El periodista ultra Javier Negre ha cruzado una línea peligrosa al instar públicamente desde su cuenta en X (antes Twitter) a sus seguidores a “explicarle las cosas como se merece” al ex diputado de Podemos en la Asamblea Regional de Murcia, Víctor Egío. “Pido públicamente a mis queridos murcianos que si ven por la calle a este diputado de Podemos que agredió a nuestro periodista Vito le expliquéis las cosas como se merece”, escribió Negre, añadiendo: “Muy valiente atacar a un veinteañero rodeado de su rebaño comunista. Ya está bien de poner la otra mejilla”.
El dirigente de Podemos, Víctor Egío, ha confirmado a RRNEWS que presentará una denuncia ante la Policía contra Javier Negre por amenazas y coacciones.

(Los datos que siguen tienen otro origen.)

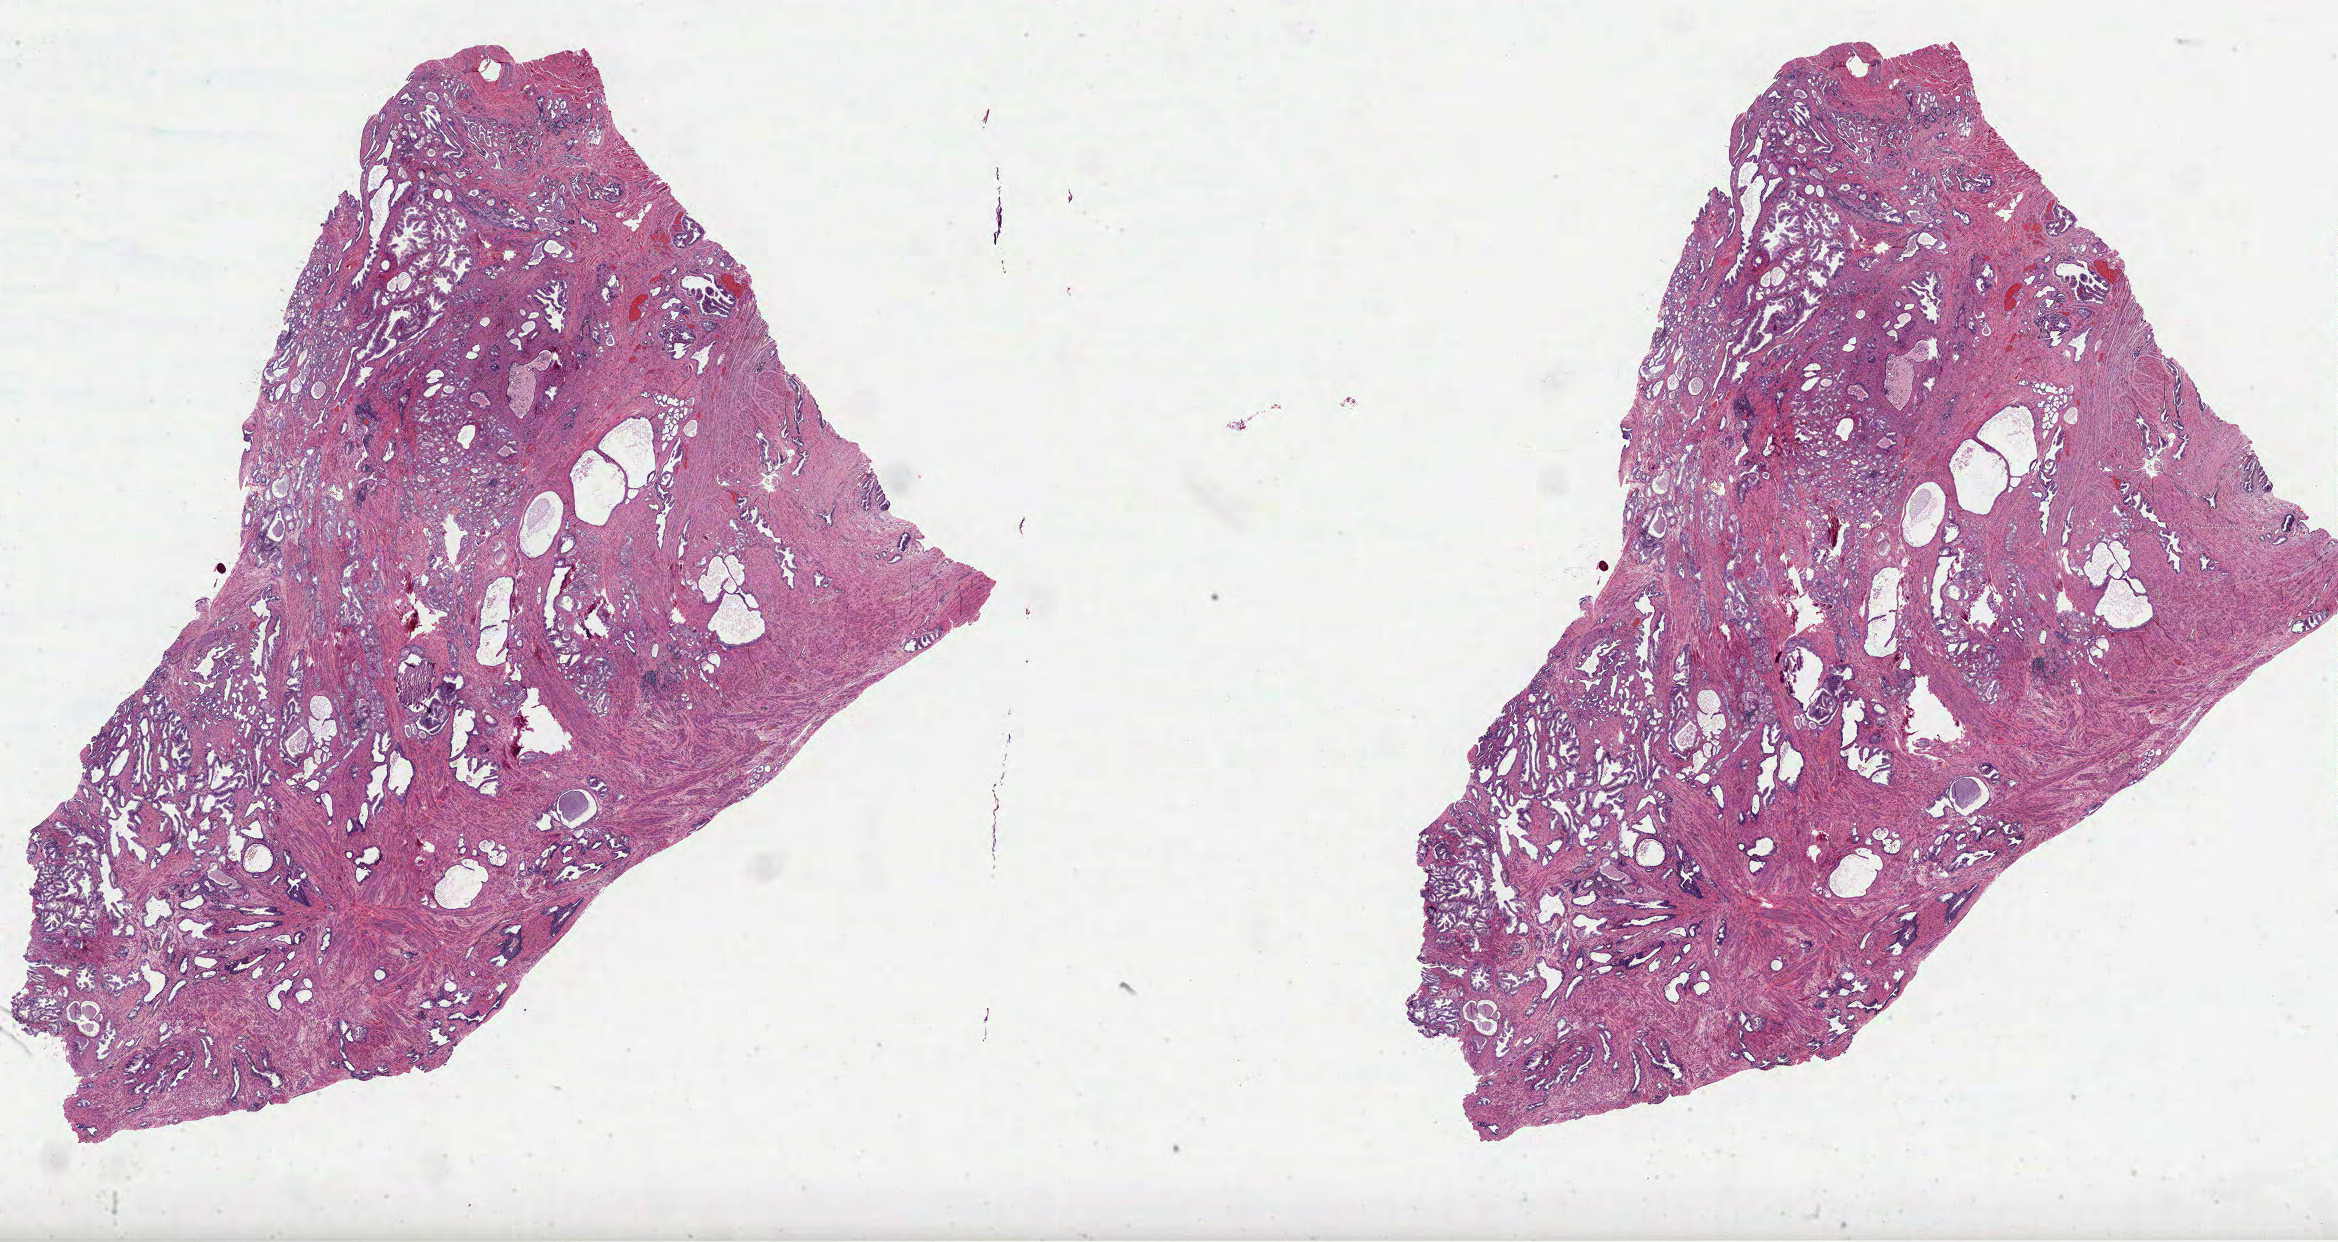
H&E whole-slide image, low-resolution overview of the scanned area, about 37.7 x 20.0 mm (slide scanned at 40x), formalin-fixed paraffin-embedded (FFPE) diagnostic section, prostate, primary tumour sample. Male patient; age at initial diagnosis 61 years. Gleason score: 7 (3+4).
Lymph nodes positive (case pathology): 0 of 17 examined. Diagnosis: Acinar cell carcinoma (prostate gland).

Las palabras del fundador de EDATV han sido interpretadas por numerosos usuarios como una incitación al acoso contra un dirigente político, y han desatado una oleada de críticas, especialmente desde sectores progresistas, que denuncian el uso de la red para promover el hostigamiento físico y verbal. El propio Egío ha recibido muestras de apoyo tras el mensaje.
Negre acusa al diputado de haber agredido al joven colaborador de su medio, Vito Quiles, durante un acto, aunque no ha aportado prueba alguna del presunto ataque más allá de su versión y la de su equipo. Ninguna denuncia ha sido presentada, ni constan partes médicos que sustenten la acusación. La escena fue grabada y difundida por redes sociales, pero no se observa ninguna agresión física por parte del diputado murciano.
Lo que Negre sí ha recibido -y no es presunto- son pagos de dinero público procedentes de distintas administraciones gobernadas por el Partido Popular. Su medio digital ha sido adjudicatario de fondos de publicidad institucional por parte de varios ayuntamientos de la Región de Murcia del PP y también del Gobierno autonómico de Fernando López Miras, según datos del Portal de Contratación.

Mientras Negre atiza a cargos de la izquierda con el altavoz de su canal y redes sociales, su empresa ha ido tejiendo una red de ingresos públicos con gobiernos conservadores. Una paradoja no menor para quien denuncia constantemente el “gasto ideológico” del dinero de todos.
En un país donde los mensajes en redes pueden tener consecuencias reales en la calle, la responsabilidad pública de quienes tienen miles de seguidores no es un detalle menor. Y el uso de dinero público por parte de quienes promueven el señalamiento político tampoco debería serlo.